■ Given problem: Reproduce the listing below, swapping every "Transcribe" for "Read" and leaving everything else unchanged.
------------------------------------
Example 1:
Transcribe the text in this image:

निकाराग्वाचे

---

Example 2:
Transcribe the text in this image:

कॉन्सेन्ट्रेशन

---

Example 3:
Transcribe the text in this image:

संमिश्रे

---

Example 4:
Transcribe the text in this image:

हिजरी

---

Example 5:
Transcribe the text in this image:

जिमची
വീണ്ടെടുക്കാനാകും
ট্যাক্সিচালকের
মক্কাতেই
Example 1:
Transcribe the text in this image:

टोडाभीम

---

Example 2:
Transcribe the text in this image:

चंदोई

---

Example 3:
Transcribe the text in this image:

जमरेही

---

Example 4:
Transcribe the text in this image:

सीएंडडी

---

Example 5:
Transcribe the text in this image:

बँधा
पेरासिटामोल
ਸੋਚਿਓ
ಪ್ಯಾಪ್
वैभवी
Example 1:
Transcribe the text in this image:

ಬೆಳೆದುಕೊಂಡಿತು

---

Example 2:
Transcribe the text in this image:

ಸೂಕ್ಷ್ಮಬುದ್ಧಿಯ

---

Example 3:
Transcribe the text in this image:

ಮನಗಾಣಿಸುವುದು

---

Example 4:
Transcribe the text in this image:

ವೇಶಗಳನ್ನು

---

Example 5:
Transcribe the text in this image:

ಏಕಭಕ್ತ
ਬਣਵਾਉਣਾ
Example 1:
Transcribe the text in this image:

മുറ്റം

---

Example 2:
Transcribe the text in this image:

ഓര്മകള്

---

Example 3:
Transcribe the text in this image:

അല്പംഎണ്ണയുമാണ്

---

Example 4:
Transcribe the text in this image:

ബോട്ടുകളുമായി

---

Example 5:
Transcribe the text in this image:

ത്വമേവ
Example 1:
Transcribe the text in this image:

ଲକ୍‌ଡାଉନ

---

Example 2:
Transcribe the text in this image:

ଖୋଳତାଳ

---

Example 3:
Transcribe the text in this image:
------------------------------------
■ Full solution:
Example 1:
Read the text in this image:

निकाराग्वाचे

---

Example 2:
Read the text in this image:

कॉन्सेन्ट्रेशन

---

Example 3:
Read the text in this image:

संमिश्रे

---

Example 4:
Read the text in this image:

हिजरी

---

Example 5:
Read the text in this image:

जिमची
വീണ്ടെടുക്കാനാകും
ট্যাক্সিচালকের
মক্কাতেই
Example 1:
Read the text in this image:

टोडाभीम

---

Example 2:
Read the text in this image:

चंदोई

---

Example 3:
Read the text in this image:

जमरेही

---

Example 4:
Read the text in this image:

सीएंडडी

---

Example 5:
Read the text in this image:

बँधा
पेरासिटामोल
ਸੋਚਿਓ
ಪ್ಯಾಪ್
वैभवी
Example 1:
Read the text in this image:

ಬೆಳೆದುಕೊಂಡಿತು

---

Example 2:
Read the text in this image:

ಸೂಕ್ಷ್ಮಬುದ್ಧಿಯ

---

Example 3:
Read the text in this image:

ಮನಗಾಣಿಸುವುದು

---

Example 4:
Read the text in this image:

ವೇಶಗಳನ್ನು

---

Example 5:
Read the text in this image:

ಏಕಭಕ್ತ
ਬਣਵਾਉਣਾ
Example 1:
Read the text in this image:

മുറ്റം

---

Example 2:
Read the text in this image:

ഓര്മകള്

---

Example 3:
Read the text in this image:

അല്പംഎണ്ണയുമാണ്

---

Example 4:
Read the text in this image:

ബോട്ടുകളുമായി

---

Example 5:
Read the text in this image:

ത്വമേവ
Example 1:
Read the text in this image:

ଲକ୍‌ଡାଉନ

---

Example 2:
Read the text in this image:

ଖୋଳତାଳ

---

Example 3:
Read the text in this image:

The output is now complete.